◆ **Task requirements**: Without changing anything, transcribe all of the entries.

◆ **Source data**:
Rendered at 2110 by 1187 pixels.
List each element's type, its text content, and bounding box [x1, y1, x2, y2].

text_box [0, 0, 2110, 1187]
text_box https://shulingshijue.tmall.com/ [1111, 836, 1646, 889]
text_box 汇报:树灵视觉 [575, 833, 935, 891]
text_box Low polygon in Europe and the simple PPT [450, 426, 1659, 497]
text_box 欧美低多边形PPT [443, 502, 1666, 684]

◆ **Written reply**:
Rendered at 2110 by 1187 pixels.
List each element's type, its text content, and bounding box [x1, y1, x2, y2].

text_box [0, 0, 2110, 1187]
text_box https://shulingshijue.tmall.com/ [1111, 836, 1646, 889]
text_box 汇报:树灵视觉 [575, 833, 935, 891]
text_box Low polygon in Europe and the simple PPT [450, 426, 1659, 497]
text_box 欧美低多边形PPT [443, 502, 1666, 684]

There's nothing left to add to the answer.